▶ Exercise objective
Without altering anything, repeat each of the records.
--------
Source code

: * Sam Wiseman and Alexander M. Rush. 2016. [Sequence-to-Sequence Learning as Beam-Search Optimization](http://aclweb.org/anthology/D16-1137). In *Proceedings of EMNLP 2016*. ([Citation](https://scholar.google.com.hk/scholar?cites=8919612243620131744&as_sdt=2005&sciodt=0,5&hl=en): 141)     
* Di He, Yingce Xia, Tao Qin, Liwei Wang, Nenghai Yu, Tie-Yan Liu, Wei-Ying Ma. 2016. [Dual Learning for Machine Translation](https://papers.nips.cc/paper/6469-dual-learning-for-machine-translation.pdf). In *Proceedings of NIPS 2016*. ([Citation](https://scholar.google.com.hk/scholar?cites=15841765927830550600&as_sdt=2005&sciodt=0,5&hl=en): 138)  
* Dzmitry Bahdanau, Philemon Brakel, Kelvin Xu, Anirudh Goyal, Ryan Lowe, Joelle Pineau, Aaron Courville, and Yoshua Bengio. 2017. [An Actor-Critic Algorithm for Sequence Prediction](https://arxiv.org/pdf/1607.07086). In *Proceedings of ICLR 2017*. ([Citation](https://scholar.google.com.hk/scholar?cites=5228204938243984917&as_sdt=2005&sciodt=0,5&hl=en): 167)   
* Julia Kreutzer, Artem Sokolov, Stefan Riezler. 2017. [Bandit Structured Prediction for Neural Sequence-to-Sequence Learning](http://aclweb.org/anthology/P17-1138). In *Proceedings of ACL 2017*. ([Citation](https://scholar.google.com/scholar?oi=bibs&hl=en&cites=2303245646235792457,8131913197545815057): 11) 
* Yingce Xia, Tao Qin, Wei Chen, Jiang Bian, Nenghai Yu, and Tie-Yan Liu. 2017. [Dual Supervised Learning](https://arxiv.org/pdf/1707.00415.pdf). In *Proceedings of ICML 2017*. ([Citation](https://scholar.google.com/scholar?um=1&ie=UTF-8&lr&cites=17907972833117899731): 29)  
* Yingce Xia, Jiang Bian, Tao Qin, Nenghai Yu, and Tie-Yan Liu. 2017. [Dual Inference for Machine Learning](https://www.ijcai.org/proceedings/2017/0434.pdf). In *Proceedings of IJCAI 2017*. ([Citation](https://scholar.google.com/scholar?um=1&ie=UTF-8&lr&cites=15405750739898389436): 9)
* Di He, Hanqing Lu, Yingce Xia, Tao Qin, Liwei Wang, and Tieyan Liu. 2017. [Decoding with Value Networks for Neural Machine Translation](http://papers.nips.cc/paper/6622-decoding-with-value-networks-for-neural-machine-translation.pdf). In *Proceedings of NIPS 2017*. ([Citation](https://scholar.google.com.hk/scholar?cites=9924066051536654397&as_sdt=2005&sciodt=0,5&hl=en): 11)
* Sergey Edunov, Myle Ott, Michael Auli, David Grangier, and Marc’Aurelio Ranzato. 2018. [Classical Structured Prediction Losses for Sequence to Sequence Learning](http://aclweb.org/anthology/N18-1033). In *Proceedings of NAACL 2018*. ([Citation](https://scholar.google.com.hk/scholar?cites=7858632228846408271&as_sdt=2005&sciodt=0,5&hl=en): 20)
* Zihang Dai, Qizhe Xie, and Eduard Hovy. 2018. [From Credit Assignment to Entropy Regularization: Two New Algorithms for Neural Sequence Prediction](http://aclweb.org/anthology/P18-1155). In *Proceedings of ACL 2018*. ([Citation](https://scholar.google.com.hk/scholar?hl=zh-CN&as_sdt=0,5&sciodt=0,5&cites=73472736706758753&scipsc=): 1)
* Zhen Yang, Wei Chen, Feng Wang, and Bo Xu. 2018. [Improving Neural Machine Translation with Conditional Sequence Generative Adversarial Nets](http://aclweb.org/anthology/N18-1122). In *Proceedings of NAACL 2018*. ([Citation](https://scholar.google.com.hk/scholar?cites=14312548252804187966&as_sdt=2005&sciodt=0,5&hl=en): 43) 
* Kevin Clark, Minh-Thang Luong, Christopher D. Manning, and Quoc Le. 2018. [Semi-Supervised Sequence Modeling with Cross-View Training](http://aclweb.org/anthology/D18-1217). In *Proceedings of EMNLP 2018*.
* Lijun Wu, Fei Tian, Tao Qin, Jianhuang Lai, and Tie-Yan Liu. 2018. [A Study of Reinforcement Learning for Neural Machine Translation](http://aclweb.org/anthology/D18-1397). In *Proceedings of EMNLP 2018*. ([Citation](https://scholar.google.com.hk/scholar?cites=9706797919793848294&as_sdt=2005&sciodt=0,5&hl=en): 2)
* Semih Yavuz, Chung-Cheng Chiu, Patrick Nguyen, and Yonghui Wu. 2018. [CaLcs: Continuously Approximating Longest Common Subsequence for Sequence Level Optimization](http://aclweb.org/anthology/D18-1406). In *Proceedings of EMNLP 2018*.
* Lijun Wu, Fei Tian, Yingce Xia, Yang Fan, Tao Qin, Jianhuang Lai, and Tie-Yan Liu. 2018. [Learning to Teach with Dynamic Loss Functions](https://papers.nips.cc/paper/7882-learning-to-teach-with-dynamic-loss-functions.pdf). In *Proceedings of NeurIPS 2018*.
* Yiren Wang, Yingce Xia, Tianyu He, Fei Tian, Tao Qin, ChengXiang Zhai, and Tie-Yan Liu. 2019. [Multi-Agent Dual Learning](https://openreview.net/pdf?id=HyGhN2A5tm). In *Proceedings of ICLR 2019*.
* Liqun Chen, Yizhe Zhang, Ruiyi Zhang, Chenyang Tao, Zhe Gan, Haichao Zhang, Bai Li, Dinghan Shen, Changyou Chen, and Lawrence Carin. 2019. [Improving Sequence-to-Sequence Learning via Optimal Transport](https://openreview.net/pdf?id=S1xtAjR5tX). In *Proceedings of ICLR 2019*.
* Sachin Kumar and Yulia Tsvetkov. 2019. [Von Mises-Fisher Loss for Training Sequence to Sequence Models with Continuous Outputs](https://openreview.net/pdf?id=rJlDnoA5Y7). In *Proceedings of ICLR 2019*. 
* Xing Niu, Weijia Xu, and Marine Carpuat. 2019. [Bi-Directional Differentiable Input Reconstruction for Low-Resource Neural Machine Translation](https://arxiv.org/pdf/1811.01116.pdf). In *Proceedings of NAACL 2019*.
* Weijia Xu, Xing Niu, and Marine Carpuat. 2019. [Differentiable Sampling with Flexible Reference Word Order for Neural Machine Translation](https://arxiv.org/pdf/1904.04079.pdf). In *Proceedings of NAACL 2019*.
--------
▶ Result of this task
Source code

: * Sam Wiseman and Alexander M. Rush. 2016. [Sequence-to-Sequence Learning as Beam-Search Optimization](http://aclweb.org/anthology/D16-1137). In *Proceedings of EMNLP 2016*. ([Citation](https://scholar.google.com.hk/scholar?cites=8919612243620131744&as_sdt=2005&sciodt=0,5&hl=en): 141)     
* Di He, Yingce Xia, Tao Qin, Liwei Wang, Nenghai Yu, Tie-Yan Liu, Wei-Ying Ma. 2016. [Dual Learning for Machine Translation](https://papers.nips.cc/paper/6469-dual-learning-for-machine-translation.pdf). In *Proceedings of NIPS 2016*. ([Citation](https://scholar.google.com.hk/scholar?cites=15841765927830550600&as_sdt=2005&sciodt=0,5&hl=en): 138)  
* Dzmitry Bahdanau, Philemon Brakel, Kelvin Xu, Anirudh Goyal, Ryan Lowe, Joelle Pineau, Aaron Courville, and Yoshua Bengio. 2017. [An Actor-Critic Algorithm for Sequence Prediction](https://arxiv.org/pdf/1607.07086). In *Proceedings of ICLR 2017*. ([Citation](https://scholar.google.com.hk/scholar?cites=5228204938243984917&as_sdt=2005&sciodt=0,5&hl=en): 167)   
* Julia Kreutzer, Artem Sokolov, Stefan Riezler. 2017. [Bandit Structured Prediction for Neural Sequence-to-Sequence Learning](http://aclweb.org/anthology/P17-1138). In *Proceedings of ACL 2017*. ([Citation](https://scholar.google.com/scholar?oi=bibs&hl=en&cites=2303245646235792457,8131913197545815057): 11) 
* Yingce Xia, Tao Qin, Wei Chen, Jiang Bian, Nenghai Yu, and Tie-Yan Liu. 2017. [Dual Supervised Learning](https://arxiv.org/pdf/1707.00415.pdf). In *Proceedings of ICML 2017*. ([Citation](https://scholar.google.com/scholar?um=1&ie=UTF-8&lr&cites=17907972833117899731): 29)  
* Yingce Xia, Jiang Bian, Tao Qin, Nenghai Yu, and Tie-Yan Liu. 2017. [Dual Inference for Machine Learning](https://www.ijcai.org/proceedings/2017/0434.pdf). In *Proceedings of IJCAI 2017*. ([Citation](https://scholar.google.com/scholar?um=1&ie=UTF-8&lr&cites=15405750739898389436): 9)
* Di He, Hanqing Lu, Yingce Xia, Tao Qin, Liwei Wang, and Tieyan Liu. 2017. [Decoding with Value Networks for Neural Machine Translation](http://papers.nips.cc/paper/6622-decoding-with-value-networks-for-neural-machine-translation.pdf). In *Proceedings of NIPS 2017*. ([Citation](https://scholar.google.com.hk/scholar?cites=9924066051536654397&as_sdt=2005&sciodt=0,5&hl=en): 11)
* Sergey Edunov, Myle Ott, Michael Auli, David Grangier, and Marc’Aurelio Ranzato. 2018. [Classical Structured Prediction Losses for Sequence to Sequence Learning](http://aclweb.org/anthology/N18-1033). In *Proceedings of NAACL 2018*. ([Citation](https://scholar.google.com.hk/scholar?cites=7858632228846408271&as_sdt=2005&sciodt=0,5&hl=en): 20)
* Zihang Dai, Qizhe Xie, and Eduard Hovy. 2018. [From Credit Assignment to Entropy Regularization: Two New Algorithms for Neural Sequence Prediction](http://aclweb.org/anthology/P18-1155). In *Proceedings of ACL 2018*. ([Citation](https://scholar.google.com.hk/scholar?hl=zh-CN&as_sdt=0,5&sciodt=0,5&cites=73472736706758753&scipsc=): 1)
* Zhen Yang, Wei Chen, Feng Wang, and Bo Xu. 2018. [Improving Neural Machine Translation with Conditional Sequence Generative Adversarial Nets](http://aclweb.org/anthology/N18-1122). In *Proceedings of NAACL 2018*. ([Citation](https://scholar.google.com.hk/scholar?cites=14312548252804187966&as_sdt=2005&sciodt=0,5&hl=en): 43) 
* Kevin Clark, Minh-Thang Luong, Christopher D. Manning, and Quoc Le. 2018. [Semi-Supervised Sequence Modeling with Cross-View Training](http://aclweb.org/anthology/D18-1217). In *Proceedings of EMNLP 2018*.
* Lijun Wu, Fei Tian, Tao Qin, Jianhuang Lai, and Tie-Yan Liu. 2018. [A Study of Reinforcement Learning for Neural Machine Translation](http://aclweb.org/anthology/D18-1397). In *Proceedings of EMNLP 2018*. ([Citation](https://scholar.google.com.hk/scholar?cites=9706797919793848294&as_sdt=2005&sciodt=0,5&hl=en): 2)
* Semih Yavuz, Chung-Cheng Chiu, Patrick Nguyen, and Yonghui Wu. 2018. [CaLcs: Continuously Approximating Longest Common Subsequence for Sequence Level Optimization](http://aclweb.org/anthology/D18-1406). In *Proceedings of EMNLP 2018*.
* Lijun Wu, Fei Tian, Yingce Xia, Yang Fan, Tao Qin, Jianhuang Lai, and Tie-Yan Liu. 2018. [Learning to Teach with Dynamic Loss Functions](https://papers.nips.cc/paper/7882-learning-to-teach-with-dynamic-loss-functions.pdf). In *Proceedings of NeurIPS 2018*.
* Yiren Wang, Yingce Xia, Tianyu He, Fei Tian, Tao Qin, ChengXiang Zhai, and Tie-Yan Liu. 2019. [Multi-Agent Dual Learning](https://openreview.net/pdf?id=HyGhN2A5tm). In *Proceedings of ICLR 2019*.
* Liqun Chen, Yizhe Zhang, Ruiyi Zhang, Chenyang Tao, Zhe Gan, Haichao Zhang, Bai Li, Dinghan Shen, Changyou Chen, and Lawrence Carin. 2019. [Improving Sequence-to-Sequence Learning via Optimal Transport](https://openreview.net/pdf?id=S1xtAjR5tX). In *Proceedings of ICLR 2019*.
* Sachin Kumar and Yulia Tsvetkov. 2019. [Von Mises-Fisher Loss for Training Sequence to Sequence Models with Continuous Outputs](https://openreview.net/pdf?id=rJlDnoA5Y7). In *Proceedings of ICLR 2019*. 
* Xing Niu, Weijia Xu, and Marine Carpuat. 2019. [Bi-Directional Differentiable Input Reconstruction for Low-Resource Neural Machine Translation](https://arxiv.org/pdf/1811.01116.pdf). In *Proceedings of NAACL 2019*.
* Weijia Xu, Xing Niu, and Marine Carpuat. 2019. [Differentiable Sampling with Flexible Reference Word Order for Neural Machine Translation](https://arxiv.org/pdf/1904.04079.pdf). In *Proceedings of NAACL 2019*.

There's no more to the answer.